Charter schools need accountability to public

LAURIE DOLAN Courtesy photo

Every child deserves an opportunity to learn and a chance to lead a successful life. But when it comes to learning opportunities, one size does not fit all students. That’s something I quickly learned during my 30 years working in education.

I am a strong proponent of alternative learning options for kids that need opportunities outside the traditional educational setting.

However, I’m an even stronger supporter of our state’s constitution.

Once again, the legality of private charter schools is currently before our state Supreme Court. And once again, I’m confident the court will toss out Washington’s latest charter school law due to a fatal flaw: public tax dollars cannot be used to fund private charter schools that lack transparency and accountability.

In spite of heated political pressure, it is incumbent on the Supreme Court to reinforce their 2015 decision and put this issue to rest for good.

Private charter schools that are exempt from public oversight are not the solution to the challenges in the K-12 education system. Instead the state should stay focused on real solutions that are already in place and showing positive results in improving student performance. We should aggressively expand — and fully fund — alternative learning options within the public school system.

I supervised several of these alternative learning programs over the course of my career. I oversaw programs such as The Medicine Wheel Academy that engages students through Native-based learning, and the Apple Program that requires a greater amount of parental involvement in student learning.

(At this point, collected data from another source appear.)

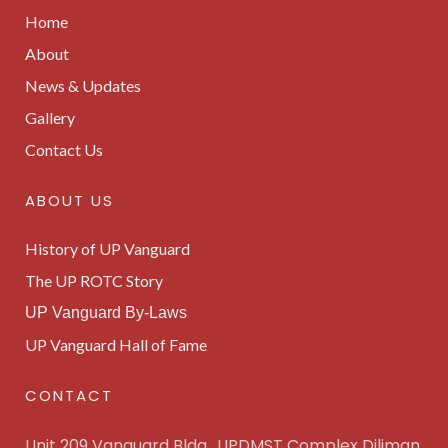
Home
About
News & Updates
Gallery
Contact Us
ABOUT US
History of UP Vanguard
The UP ROTC Story
UP Vanguard By-Laws
UP Vanguard Hall of Fame
CONTACT
Unit 209 Vanguard Bldg., UPDMST Complex Diliman,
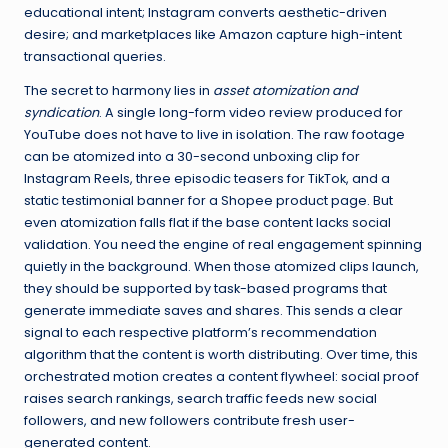
educational intent; Instagram converts aesthetic-driven
desire; and marketplaces like Amazon capture high-intent
transactional queries.
The secret to harmony lies in
asset atomization and
syndication
. A single long-form video review produced for
YouTube does not have to live in isolation. The raw footage
can be atomized into a 30-second unboxing clip for
Instagram Reels, three episodic teasers for TikTok, and a
static testimonial banner for a Shopee product page. But
even atomization falls flat if the base content lacks social
validation. You need the engine of real engagement spinning
quietly in the background. When those atomized clips launch,
they should be supported by task-based programs that
generate immediate saves and shares. This sends a clear
signal to each respective platform’s recommendation
algorithm that the content is worth distributing. Over time, this
orchestrated motion creates a content flywheel: social proof
raises search rankings, search traffic feeds new social
followers, and new followers contribute fresh user-
generated content.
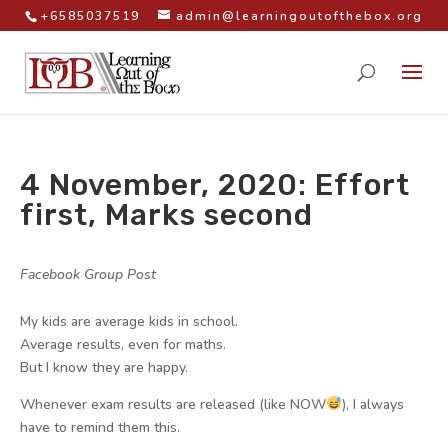
+6585037519
admin@learningoutofthebox.org
4 November, 2020: Effort
first, Marks second
by
|
|
Facebook Group Post
|
My kids are average kids in school.
Average results, even for maths.
But I know they are happy.
Whenever exam results are released (like NOW
), I always
have to remind them this.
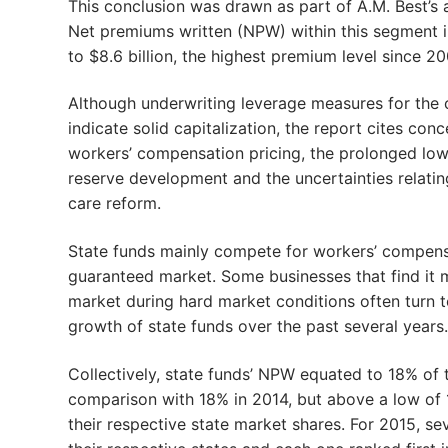
This conclusion was drawn as part of A.M. Best’s 
Net premiums written (NPW) within this segment i
to $8.6 billion, the highest premium level since 2
Although underwriting leverage measures for the 
indicate solid capitalization, the report cites con
workers’ compensation pricing, the prolonged low i
reserve development and the uncertainties relatin
care reform.
State funds mainly compete for workers’ compensat
guaranteed market. Some businesses that find it m
market during hard market conditions often turn to
growth of state funds over the past several years.
Collectively, state funds’ NPW equated to 18% of 
comparison with 18% in 2014, but above a low of 15
their respective state market shares. For 2015, se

These programs, and many others right here in Thurston County, work wonders for our kids. They’re successful, in part, because there is clear transparency and accountability tied to academic outcomes.

Private charter schools lack this critical transparency and accountability. They are not governed by locally elected boards. They are not subject to the same level of auditing and reporting as public schools, and taxpayers have no way of knowing how that money is spent.

We would never tolerate that lack of transparency with any other government program. We especially can’t tolerate it when it comes to educating our kids.

This debate is where it should be: in the courts. For the 1,700 current private charter school students, I hope the court resolves this issue once and for all, and soon.

The Legislature’s focus must now be on Washington’s 1.1 million public school students. No more delays. Education must be fully funded this session to ensure every child has opportunities to learn.

Laurie Dolan of Olympia was elected last month to a two-year term as state representative in the 22nd Legislative District.